REQUIRED WORK:
Copy each line of the material below that includes the string "APERTURE".
━━━━━━━━━━━━━━━━━━━━
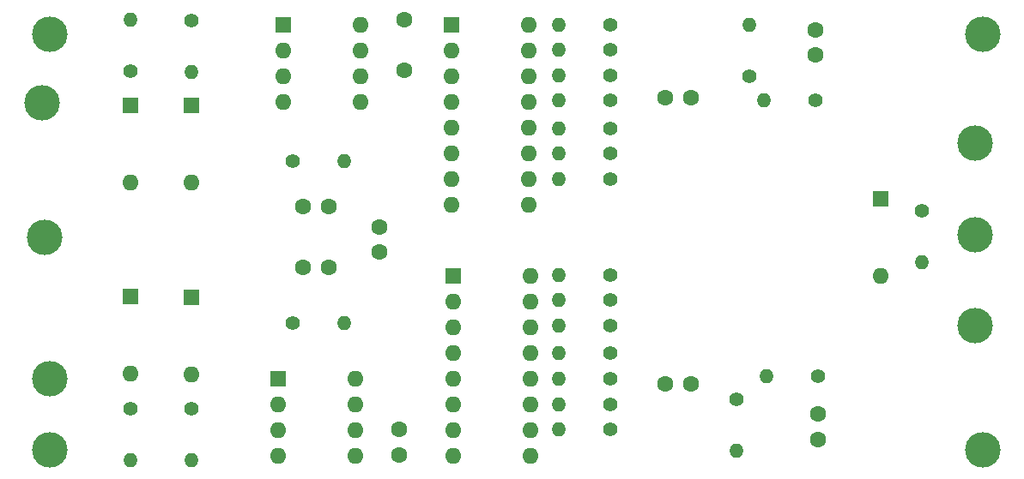
<source format=gbr>
%TF.GenerationSoftware,KiCad,Pcbnew,5.1.10*%
%TF.CreationDate,2021-07-04T23:49:32+02:00*%
%TF.ProjectId,tht-dip,7468742d-6469-4702-9e6b-696361645f70,rev?*%
%TF.SameCoordinates,Original*%
%TF.FileFunction,Soldermask,Top*%
%TF.FilePolarity,Negative*%
%FSLAX46Y46*%
G04 Gerber Fmt 4.6, Leading zero omitted, Abs format (unit mm)*
G04 Created by KiCad (PCBNEW 5.1.10) date 2021-07-04 23:49:32*
%MOMM*%
%LPD*%
G01*
G04 APERTURE LIST*
%ADD10C,1.600000*%
%ADD11O,1.600000X1.600000*%
%ADD12R,1.600000X1.600000*%
%ADD13C,3.500000*%
%ADD14O,1.400000X1.400000*%
%ADD15C,1.400000*%
G04 APERTURE END LIST*
D10*
%TO.C,C2*%
X99750000Y-69500000D03*
X102250000Y-69500000D03*
%TD*%
%TO.C,C3*%
X73500000Y-76500000D03*
X73500000Y-74000000D03*
%TD*%
%TO.C,C4*%
X114500000Y-34500000D03*
X114500000Y-37000000D03*
%TD*%
%TO.C,C5*%
X114750000Y-75000000D03*
X114750000Y-72500000D03*
%TD*%
%TO.C,C6*%
X64000000Y-58000000D03*
X66500000Y-58000000D03*
%TD*%
%TO.C,C7*%
X66500000Y-52000000D03*
X64000000Y-52000000D03*
%TD*%
%TO.C,C8*%
X71500000Y-54000000D03*
X71500000Y-56500000D03*
%TD*%
D11*
%TO.C,D1*%
X121000000Y-58870000D03*
D12*
X121000000Y-51250000D03*
%TD*%
%TO.C,D2*%
X47000000Y-42000000D03*
D11*
X47000000Y-49620000D03*
%TD*%
%TO.C,D3*%
X47000000Y-68500000D03*
D12*
X47000000Y-60880000D03*
%TD*%
%TO.C,D4*%
X53000000Y-42000000D03*
D11*
X53000000Y-49620000D03*
%TD*%
D12*
%TO.C,D5*%
X53000000Y-61000000D03*
D11*
X53000000Y-68620000D03*
%TD*%
D13*
%TO.C,J1*%
X130250000Y-45750000D03*
%TD*%
%TO.C,J2*%
X130250000Y-54750000D03*
%TD*%
%TO.C,J3*%
X38250000Y-41750000D03*
%TD*%
%TO.C,J4*%
X39000000Y-69000000D03*
%TD*%
%TO.C,J5*%
X130250000Y-63750000D03*
%TD*%
%TO.C,J6*%
X38500000Y-55000000D03*
%TD*%
%TO.C,J7*%
X39000000Y-35000000D03*
%TD*%
%TO.C,J8*%
X39000000Y-76000000D03*
%TD*%
%TO.C,J9*%
X131000000Y-35000000D03*
%TD*%
%TO.C,J10*%
X131000000Y-76000000D03*
%TD*%
D14*
%TO.C,R1*%
X106750000Y-76080000D03*
D15*
X106750000Y-71000000D03*
%TD*%
%TO.C,R2*%
X53000000Y-33580000D03*
D14*
X53000000Y-38660000D03*
%TD*%
D15*
%TO.C,R3*%
X47000000Y-38580000D03*
D14*
X47000000Y-33500000D03*
%TD*%
D15*
%TO.C,R4*%
X47000000Y-72000000D03*
D14*
X47000000Y-77080000D03*
%TD*%
D15*
%TO.C,R5*%
X114500000Y-41500000D03*
D14*
X109420000Y-41500000D03*
%TD*%
%TO.C,R6*%
X125000000Y-57500000D03*
D15*
X125000000Y-52420000D03*
%TD*%
D14*
%TO.C,R7*%
X108000000Y-34000000D03*
D15*
X108000000Y-39080000D03*
%TD*%
D14*
%TO.C,R8*%
X109670000Y-68750000D03*
D15*
X114750000Y-68750000D03*
%TD*%
D14*
%TO.C,R9*%
X68080000Y-47500000D03*
D15*
X63000000Y-47500000D03*
%TD*%
%TO.C,R10*%
X53000000Y-72000000D03*
D14*
X53000000Y-77080000D03*
%TD*%
D15*
%TO.C,R11*%
X63000000Y-63500000D03*
D14*
X68080000Y-63500000D03*
%TD*%
%TO.C,R12*%
X89170000Y-58750000D03*
D15*
X94250000Y-58750000D03*
%TD*%
%TO.C,R13*%
X94250000Y-61250000D03*
D14*
X89170000Y-61250000D03*
%TD*%
%TO.C,R14*%
X89250000Y-63750000D03*
D15*
X94330000Y-63750000D03*
%TD*%
%TO.C,R15*%
X94330000Y-66500000D03*
D14*
X89250000Y-66500000D03*
%TD*%
%TO.C,R16*%
X89250000Y-69000000D03*
D15*
X94330000Y-69000000D03*
%TD*%
%TO.C,R17*%
X94330000Y-71500000D03*
D14*
X89250000Y-71500000D03*
%TD*%
%TO.C,R18*%
X89250000Y-74000000D03*
D15*
X94330000Y-74000000D03*
%TD*%
D14*
%TO.C,R20*%
X89170000Y-34000000D03*
D15*
X94250000Y-34000000D03*
%TD*%
%TO.C,R21*%
X94250000Y-36500000D03*
D14*
X89170000Y-36500000D03*
%TD*%
%TO.C,R22*%
X89170000Y-39000000D03*
D15*
X94250000Y-39000000D03*
%TD*%
%TO.C,R23*%
X94250000Y-41500000D03*
D14*
X89170000Y-41500000D03*
%TD*%
%TO.C,R24*%
X89170000Y-44250000D03*
D15*
X94250000Y-44250000D03*
%TD*%
%TO.C,R25*%
X94250000Y-46750000D03*
D14*
X89170000Y-46750000D03*
%TD*%
%TO.C,R26*%
X89170000Y-49250000D03*
D15*
X94250000Y-49250000D03*
%TD*%
D12*
%TO.C,SW1*%
X78800000Y-58800000D03*
D11*
X86420000Y-76580000D03*
X78800000Y-61340000D03*
X86420000Y-74040000D03*
X78800000Y-63880000D03*
X86420000Y-71500000D03*
X78800000Y-66420000D03*
X86420000Y-68960000D03*
X78800000Y-68960000D03*
X86420000Y-66420000D03*
X78800000Y-71500000D03*
X86420000Y-63880000D03*
X78800000Y-74040000D03*
X86420000Y-61340000D03*
X78800000Y-76580000D03*
X86420000Y-58800000D03*
%TD*%
D12*
%TO.C,SW2*%
X78600000Y-34000000D03*
D11*
X86220000Y-51780000D03*
X78600000Y-36540000D03*
X86220000Y-49240000D03*
X78600000Y-39080000D03*
X86220000Y-46700000D03*
X78600000Y-41620000D03*
X86220000Y-44160000D03*
X78600000Y-44160000D03*
X86220000Y-41620000D03*
X78600000Y-46700000D03*
X86220000Y-39080000D03*
X78600000Y-49240000D03*
X86220000Y-36540000D03*
X78600000Y-51780000D03*
X86220000Y-34000000D03*
%TD*%
%TO.C,U1*%
X69120000Y-69000000D03*
X61500000Y-76620000D03*
X69120000Y-71540000D03*
X61500000Y-74080000D03*
X69120000Y-74080000D03*
X61500000Y-71540000D03*
X69120000Y-76620000D03*
D12*
X61500000Y-69000000D03*
%TD*%
%TO.C,U2*%
X62000000Y-34000000D03*
D11*
X69620000Y-41620000D03*
X62000000Y-36540000D03*
X69620000Y-39080000D03*
X62000000Y-39080000D03*
X69620000Y-36540000D03*
X62000000Y-41620000D03*
X69620000Y-34000000D03*
%TD*%
D10*
%TO.C,C1*%
X74000000Y-38500000D03*
X74000000Y-33500000D03*
%TD*%
%TO.C,C9*%
X102250000Y-41250000D03*
X99750000Y-41250000D03*
%TD*%
M02*

</source>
━━━━━━━━━━━━━━━━━━━━
SOLUTION:
G04 APERTURE LIST*
G04 APERTURE END LIST*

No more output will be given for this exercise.